No one loves new shows more than the Golden Globe Awards, but in order to make room for the newbies, some of the oldies have to go. The Hollywood Foreign Press Association has no problem dropping you like a bad habit -- even when you're the reigning champion -- which is, frankly, what makes the Globes so fun. The turnover rate is high, so no one is safe.
So which vets might be in danger of not making the cut on Dec. 12?
1. Game of Thrones
This probably won't happen, but don't be shocked if it does. Game of Thrones will rule the Emmys until it's over, but it has never been the HFPA's cup of tea. After nominating the show and awarding Peter Dinklage for Season 1, the Globes dropped both the next two years before bringing back the show the past two cycles. That means Thrones' Golden Globes nomination haul is a grand total of four -- and Dinklage's win remains the only acting nomination the show has ever received. Could voters feel pressured into awarding the show? Sure, but shows rarely win their first series prize late into their runs at the Globes, with the exception of Breaking Bad, which won for its final season. That was a case where the little show that could became too big to ignore, and the Globes didn't want to look stupid. Thrones has always been big and the HFPA has always been like, "Meh." You kind of get the sense that they feel like Dinklage's win is enough. And now with Westworld in the mix, they can focus on crowning the next big thing.
2. Mozart in the Jungle
Mozart is the defending champ in comedy series and actor for Gael Garcia Bernal (the HFPA loves pairing series winners with an acting win), but it's the most susceptible to the Globes' "won and gone" game. For the past three years, the Globes has dropped a reigning series and acting champ from that same show. Last year, it was The Affair and Ruth Wilson (Maura Tierney, however, was nominated and won). Before that, it was Brooklyn Nine-Nine and Andy Samberg, and before that, Homeland, Damian Lewis and Claire Danes suffered the same fate (although that was for the disastrous Season 3, so, valid). If the HFPA had to choose one to snub between Mozart and defending drama series champ Mr. Robot (which also earned Christian Slater a trophy), it's going to dump the surprise champ that has no buzz anywhere else, not a hot show that just won Rami Malek an Emmy.

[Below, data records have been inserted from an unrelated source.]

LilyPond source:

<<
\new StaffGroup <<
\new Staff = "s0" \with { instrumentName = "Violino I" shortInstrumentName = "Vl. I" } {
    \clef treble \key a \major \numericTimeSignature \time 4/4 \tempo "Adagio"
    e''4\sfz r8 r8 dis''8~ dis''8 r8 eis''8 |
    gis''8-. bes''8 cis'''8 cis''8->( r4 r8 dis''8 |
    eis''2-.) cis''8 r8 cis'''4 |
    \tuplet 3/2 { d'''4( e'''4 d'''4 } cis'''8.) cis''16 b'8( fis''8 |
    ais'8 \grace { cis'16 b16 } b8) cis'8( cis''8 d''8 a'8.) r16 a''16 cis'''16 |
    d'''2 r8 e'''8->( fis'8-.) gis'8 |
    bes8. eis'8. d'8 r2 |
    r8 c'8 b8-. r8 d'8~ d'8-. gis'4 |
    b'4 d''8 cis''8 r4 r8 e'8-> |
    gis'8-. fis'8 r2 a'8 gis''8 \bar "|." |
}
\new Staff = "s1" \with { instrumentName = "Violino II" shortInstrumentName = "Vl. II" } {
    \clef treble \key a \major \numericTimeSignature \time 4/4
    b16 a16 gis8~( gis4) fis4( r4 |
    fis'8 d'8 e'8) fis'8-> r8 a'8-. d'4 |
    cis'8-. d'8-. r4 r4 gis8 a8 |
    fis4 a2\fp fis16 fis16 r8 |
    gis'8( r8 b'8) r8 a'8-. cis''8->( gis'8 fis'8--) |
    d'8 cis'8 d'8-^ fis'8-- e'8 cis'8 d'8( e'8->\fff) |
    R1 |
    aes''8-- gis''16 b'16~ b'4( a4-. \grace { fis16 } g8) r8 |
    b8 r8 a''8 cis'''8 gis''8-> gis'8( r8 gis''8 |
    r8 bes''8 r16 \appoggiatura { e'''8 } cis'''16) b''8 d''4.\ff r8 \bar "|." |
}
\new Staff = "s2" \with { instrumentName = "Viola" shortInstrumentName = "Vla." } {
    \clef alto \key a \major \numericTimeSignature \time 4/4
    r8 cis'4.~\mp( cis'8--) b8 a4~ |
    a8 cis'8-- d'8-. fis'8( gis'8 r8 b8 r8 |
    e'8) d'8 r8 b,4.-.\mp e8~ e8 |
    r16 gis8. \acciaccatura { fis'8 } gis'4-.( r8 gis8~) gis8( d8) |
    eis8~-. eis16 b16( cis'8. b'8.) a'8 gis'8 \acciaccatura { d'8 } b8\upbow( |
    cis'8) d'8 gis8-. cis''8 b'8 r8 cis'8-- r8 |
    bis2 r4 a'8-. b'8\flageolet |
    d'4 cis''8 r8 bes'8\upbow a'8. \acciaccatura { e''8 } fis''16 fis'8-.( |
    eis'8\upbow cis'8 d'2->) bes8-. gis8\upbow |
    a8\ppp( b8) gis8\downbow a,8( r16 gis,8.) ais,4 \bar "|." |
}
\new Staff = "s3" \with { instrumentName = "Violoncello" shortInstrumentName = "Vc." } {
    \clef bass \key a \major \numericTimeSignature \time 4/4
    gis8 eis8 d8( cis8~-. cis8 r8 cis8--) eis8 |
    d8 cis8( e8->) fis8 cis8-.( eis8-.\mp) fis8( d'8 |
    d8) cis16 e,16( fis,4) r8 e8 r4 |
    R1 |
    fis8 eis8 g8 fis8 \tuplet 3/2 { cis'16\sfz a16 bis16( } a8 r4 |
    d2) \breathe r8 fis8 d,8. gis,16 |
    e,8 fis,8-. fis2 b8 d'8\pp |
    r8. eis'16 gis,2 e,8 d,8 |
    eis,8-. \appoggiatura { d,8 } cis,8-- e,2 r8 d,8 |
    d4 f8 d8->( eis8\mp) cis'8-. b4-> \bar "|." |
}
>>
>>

Empire premiered days before the Globes ceremony in 2015, which means the HFPA had to wait a whole year to get in on that. It was nominated for drama series last year and Taraji P. Hensonwon drama actress (she may make the cut this year -- having a film, Hidden Figures, in contention also helps), but the show has crossed the "hot mess" line into "not in a good way" territory. Hell, it started last year, but at least its shot-out-of-a-cannon Season 1 also aired in 2015, sort of justifying the nomination last year. Now that voters have marked that off, they can move on, especially with so many new, hotter shows in the mix.
The Globes has so much turnover not only because voters love freshman shows, but because they also like to spread the wealth. You rarely get sweeps by one show at the Globes. The HFPA likes to make sure that every network is happy with a nod or a win here or there. The Globes clearly loves Amazon, but it could easily shun Transparent, which won comedy series and comedy actor for Jeffrey Tambor two years ago, in favor of Amazon newbies Fleabag and One Mississippi to fill that quota.
5. Orange Is the New Black
Orange will likely hang on to the "Netflix slot" in comedy series, but it could very well get squeezed out because of the fresh blood in the form of FX's Atlanta, HBO's Insecure and Divorce, the latter of which stars Globe darling Sarah Jessica Parker, and the aforementioned Fleabag and One Mississippi.
Veep is the two-time defending comedy series champ at the Emmys, but the Globes is basically allergic to it. Last year was the first time the show was even nominated for comedy series -- you know it was because the HFPA didn't want to look dumb for never nominating an Emmy winner -- and Julia Louis-Dreyfus has never won a Globe for the show (the only major trophy she's missing for playing Selina Meyer). Plus, it has internal competition from Insecure and Divorce. Maybe the current U.S. political climate will inspire The Globes to keep the biting satire, which had its best season yet this year. For all its fickleness, the HFPA does have an eye for quality: Unlike the Emmys, it nominated The Good Wife for its spectacular, resurgent fifth season.
You don't even remember this happened, do you? The crime drama and star Wagner Mourascored surprised nods last year, but expect them to fall to the wayside with fresher, buzzier Netflix options at the ready: Stranger Things and The Crown.
The Golden Globe nominations will be announced Monday, Dec. 12. The award show airs Sunday, Jan. 8 at 8 p.m. ET / 5 p.m. PT on NBC.